The new chairman, Adm. Mike Mullen, expressed deep concerns that the long counterinsurgency missions in Iraq and Afghanistan have so consumed the military that the Army and Marine Corps may be unprepared for a high-intensity war against a major adversary.
He rejected the counsel of those who might urge immediate attacks inside Iran to destroy nuclear installations or to stop the flow of explosives that end up as powerful roadside bombs in Iraq or Afghanistan, killing American troops.
With America at war in two Muslim countries, he said, attacking a third Islamic nation in the region “has extraordinary challenges and risks associated with it.” The military option, he said, should be a last resort.

But TPM links to a fascinating take on the entire controversy from Israel, which has been bragging that it was the one who put influence on Russia to help moderate Iran. Not so, apparently.

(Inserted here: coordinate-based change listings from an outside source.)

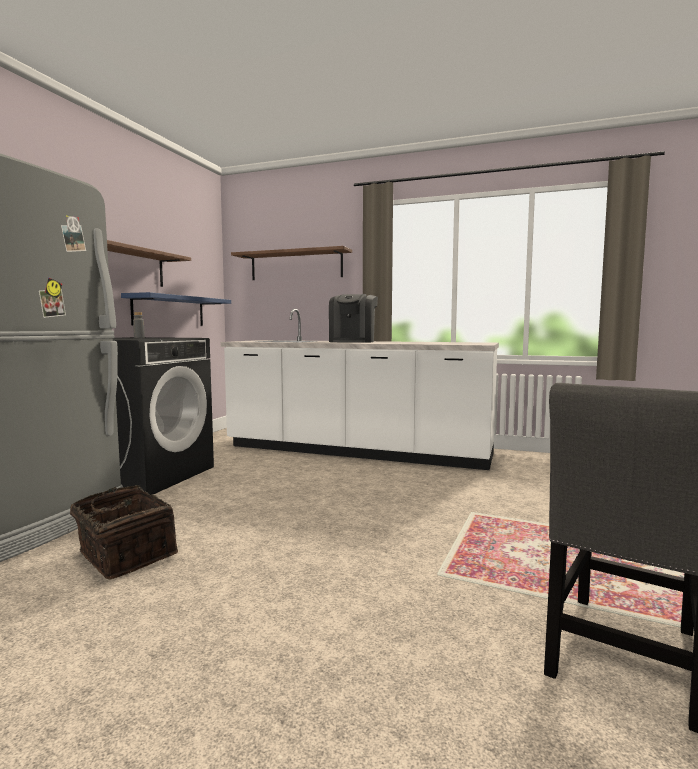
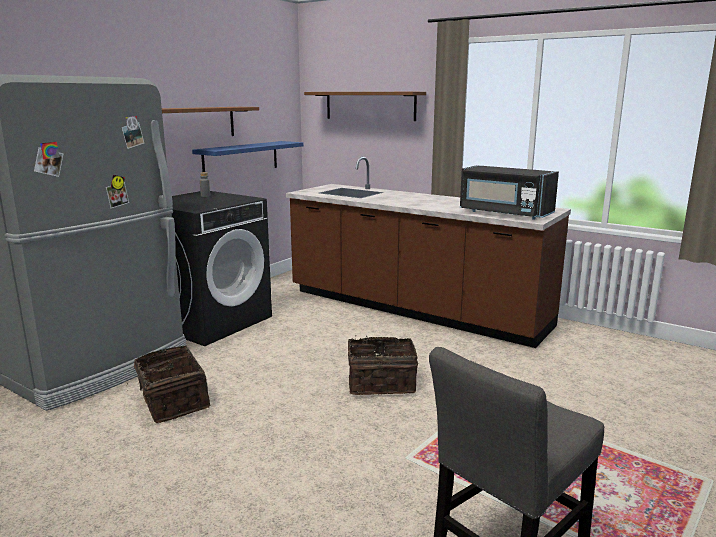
camera: 15 degrees right, 10 degrees up
(353, 341) = (415, 198): coffee machine -> none
(357, 451) = (414, 309): white counter -> brown counter
(364, 511) = (381, 383): none -> basket
(449, 343) = (504, 213): none -> black microwave

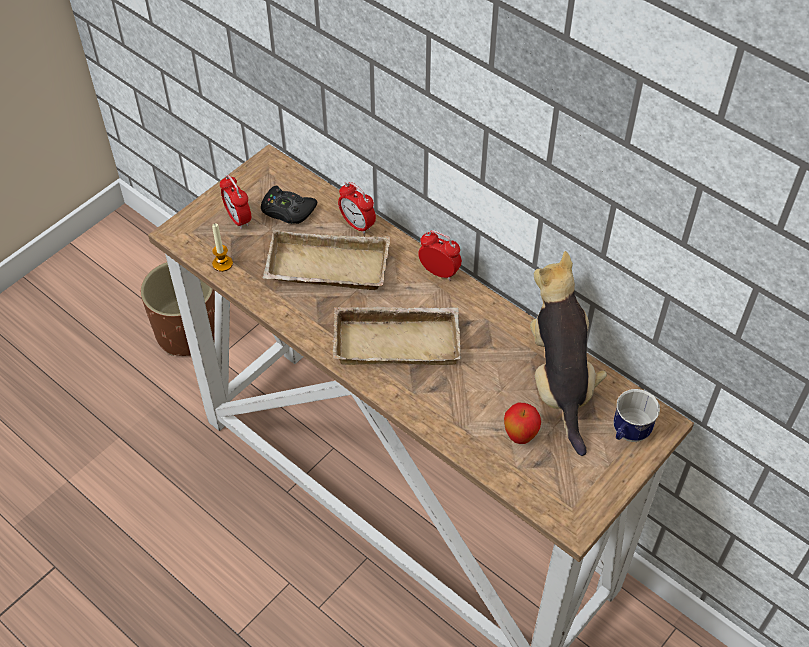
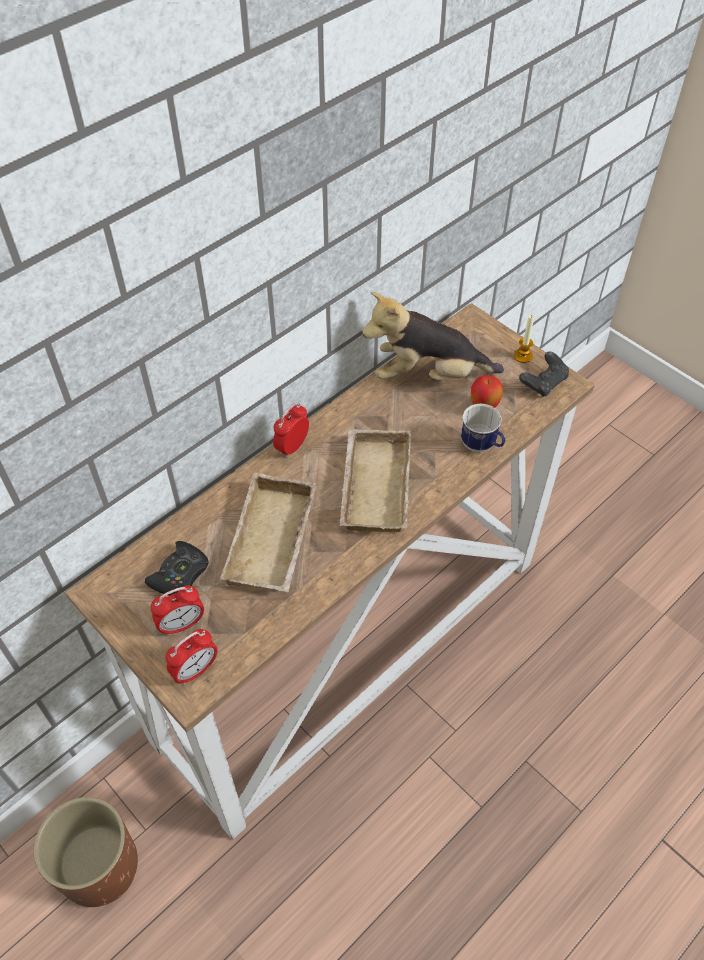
camera: 85 degrees left, 0 degrees up
(222, 264) = (248, 641): candle -> candle (523, 356)
(357, 225) = (215, 510): alarm clock -> alarm clock (195, 670)
(570, 498) = (543, 383): none -> black game controller
(627, 434) = (482, 341): mug -> mug (482, 446)

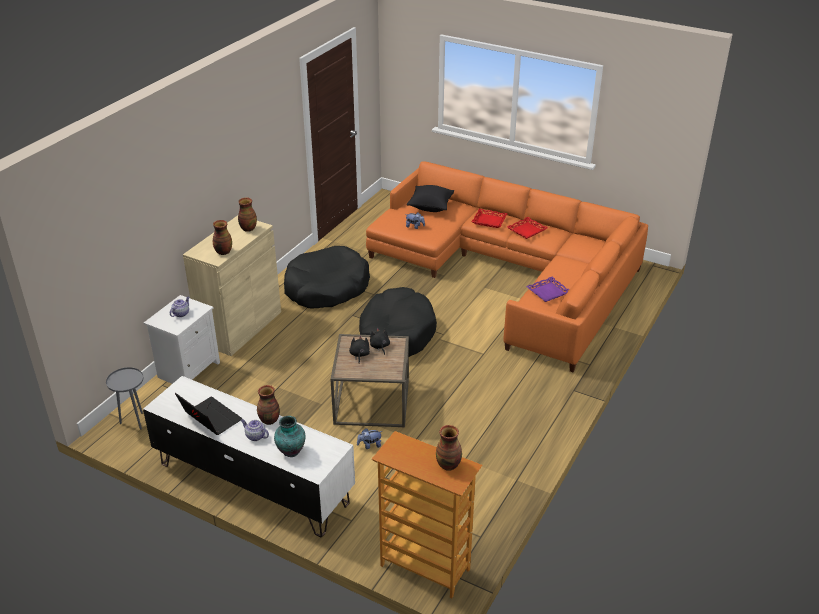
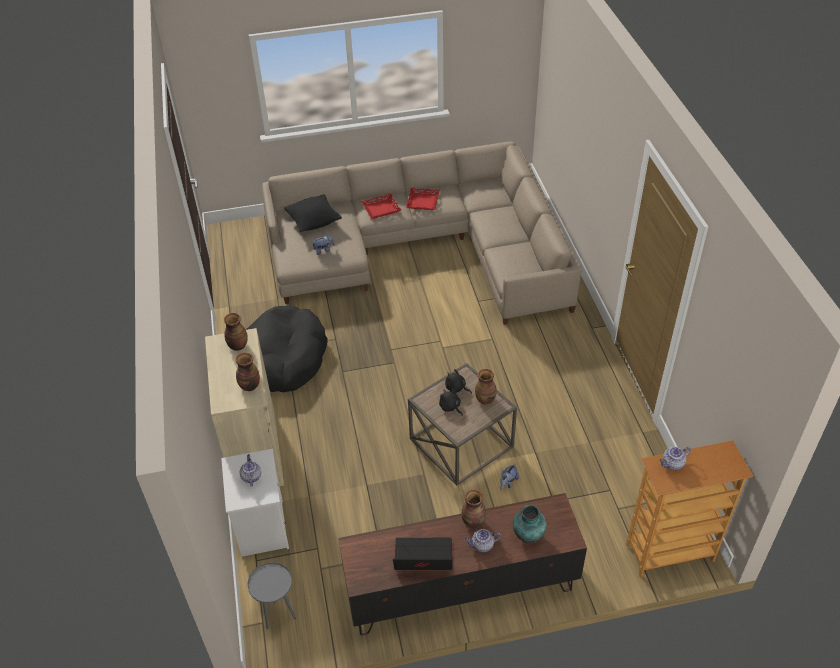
camera: 40 degrees left, 10 degrees up
(253, 482) = (460, 588): white tv stand -> brown tv stand
(396, 333) = (402, 365): black dog bed -> none
(411, 448) = (672, 464): none -> teapot
(449, 465) = (713, 457): vase -> vase (485, 399)
(511, 272) = (423, 248): orange sofa -> beige sofa
(548, 292) = (509, 252): purple tray -> none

Putin is not trying to restore relations with the U.S. and the West to the days of the Cold War, but neither is he willing to waive Russia’s wishes and interests in favor of the West’s. The complexity characterizing Putin’s foreign policy is causing the messages emerging from Moscow on Iran to sound ambiguous and confusing. Russia does not want its Shi’ite Muslim neighbor to have nuclear weapons, but it also sees Iran as an important market for the sale of arms and nuclear power plants for producing electricity. As far as Russia is concerned, Iran has been a target of diplomatic influence throughout history.
Above all, Russia is opposed to solving the crisis of the Iranian nuclear program by military means. It believes the Iranian leaders can still be convinced to postpone, at least for a while, the realization of their right to enrich uranium by themselves on a low level for civilian needs. That means Putin will not agree, at least not publicly, neither by silence nor by a wink, to an American military attack against Iran, not to mention an Israeli one.
For several years the European Union countries, backed by the Bush administration, tried to formulate a “carrot-and-stick” policy toward Iran. They offered it benefits and diplomatic, economic and technological incentives, including nuclear ones, if it would agree to stop enriching uranium. This approach worked for a year and a half during the term of the previous president, Mohammed Khatami. But in 2005 Mahmoud Ahmadinejad was elected president and reshuffled the deck.
In his approach to Iran, Putin is actually improving on the European carrot-and-stick method. When it comes to Israeli and international demands, if there is a chance Iran will listen to anyone, it will listen to Moscow. Russia’s message to Iran is: You have a right to enrich uranium for civilian needs, but you don’t have to do it now. Russia supports you, but you are liable to lose our support if you are too stubborn.

Again, the news out of Iran is much more complex than the brinksmanship coming out of the Administration — and the simpleton approach being pedaled by many in the U.S media — would suggest. And the news all points in the same direction: Now is not the time to lose the world by a needless bombing of Iran.